4.1 Overcoming the subjectivity of conventional ultrasound

A long-standing criticism of ultrasound imaging, particularly for diffuse disease processes like PCa, is its dependence on operator experience and subjective interpretation. Conventional TRUS relies on the detection of subtle, often non-specific, hypoechoic lesions (5). TR-CEUS improved upon this by adding functional information, but its interpretation of hypervascularity remains largely qualitative and susceptible to confounders like BPH and prostatitis (6). Previous attempts at quantitative CEUS were hampered by the limitations of manual ROI placement, which is both subjective and incapable of capturing the full spatial complexity of tumor perfusion (12, 13).

Our study directly addresses this challenge. By automating the TIC analysis on a pixel-by-pixel basis across the entire gland, our parametric imaging approach removes the subjectivity of ROI placement and transforms the complex, dynamic data from a 4D cineloop (2D space + time + intensity) into an easily interpretable 2D static image. This objective visualization of perfusion hotspots and their spatial distribution provides a robust, standardized foundation for diagnosis. The significant improvement in the intra-group ICC for both junior (0.832 to 0.915) and senior (0.878 to 0.941) physicians is direct evidence of this standardizing effect. The parametric map provides a common, data-driven visual language that reduces interpretive ambiguity and leads to more consistent conclusions among different observers.

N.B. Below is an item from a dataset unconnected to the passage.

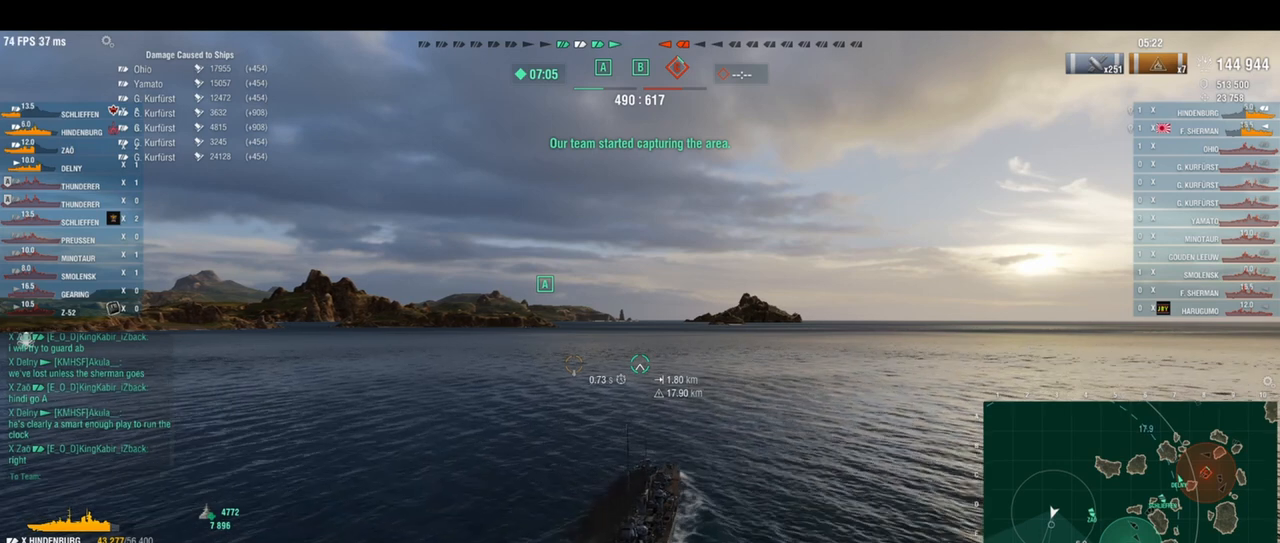
{"keys": ["w"], "events": []}
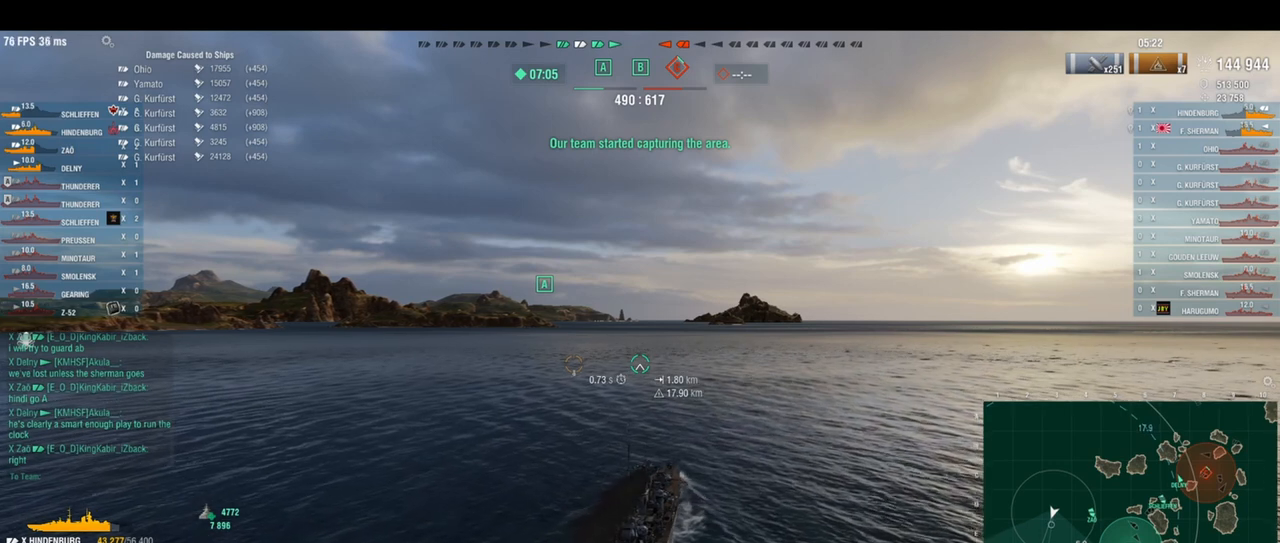
{"keys": ["w"], "events": []}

4.2 Bridging the experience gap and implications for clinical training

The disparity in diagnostic accuracy between novice and expert physicians is a well-documented phenomenon across many fields of medical imaging (14). Our results starkly illustrate this gap in the context of PCa ultrasound, with unassisted senior physicians (AUC = 0.53) significantly outperforming their junior colleagues (AUC = 0.43). This gap poses a significant challenge for healthcare systems, particularly in regions with a shortage of expert sonographers, potentially leading to delayed diagnoses and suboptimal patient care (15).

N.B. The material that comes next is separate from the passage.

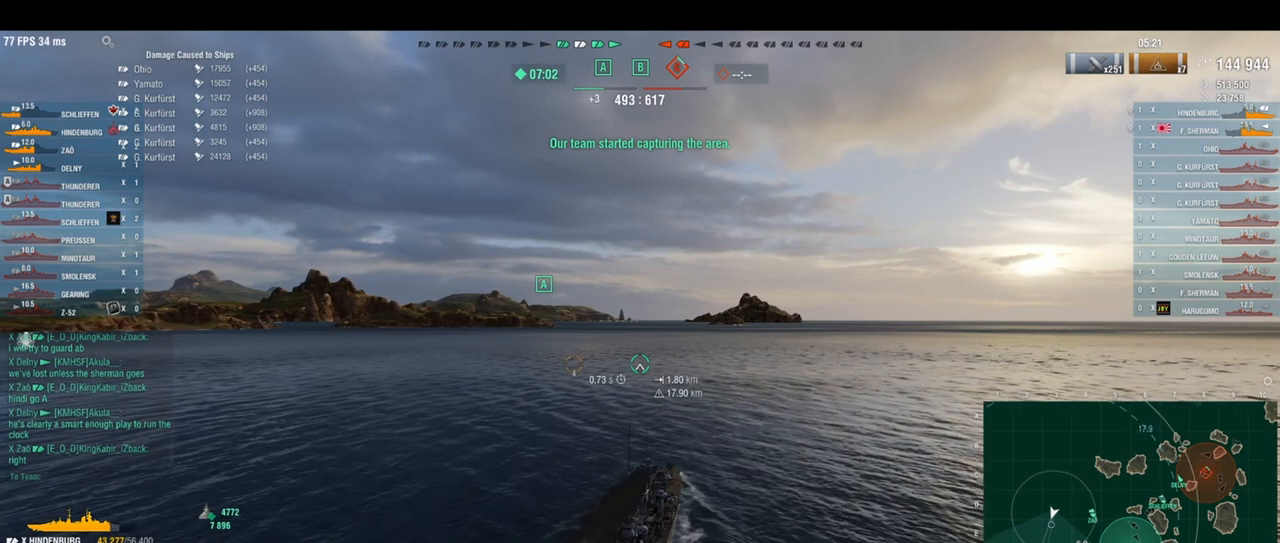
{"keys": ["a", "w"], "events": [[250, "a", "down"]]}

The most impactful finding of our study is the ability of TIC parametric imaging to virtually eliminate this experience gap. The assisted performance of junior physicians (AUC = 0.85) was not only a monumental improvement but was statistically comparable to the assisted performance of senior experts (AUC = 0.95). This suggests that the technology acts as a great equalizer, empowering less experienced users with a tool that encapsulates some of the pattern recognition skills of an expert. It provides clear, actionable visual cues that guide the observer to the correct diagnosis. This has profound implications for clinical training and workforce development. TIC parametric imaging system employed in this study is a standalone offline analysis software. Consequently, following the completion of TR-CEUS examinations, sonographers must perform additional operations using this software for subsequent analysis. The workflow involving exporting images from the PACS system to external software for offline processing and interpretation takes at least 30 minutes per case, making it difficult to implement on a large scale within the often heavy workflow of ultrasound examinations. If real-time TIC parametric imaging could be integrated into ultrasound diagnostic systems, enabling instantaneous analysis, it would significantly improve diagnostic efficiency and hold great potential for application in targeted prostate biopsy. However, this study preliminarily validates that the software offers significant value in enhancing the diagnostic accuracy for prostate cancer among junior physicians and shortening their learning curve. A key advantage is that this improvement in efficacy is achieved without requiring additional human resource expenditure. Integrating such tools into residency and fellowship programs could dramatically shorten the learning curve for diagnosing PCa, allowing trainees to achieve expert-level performance more rapidly and confidently.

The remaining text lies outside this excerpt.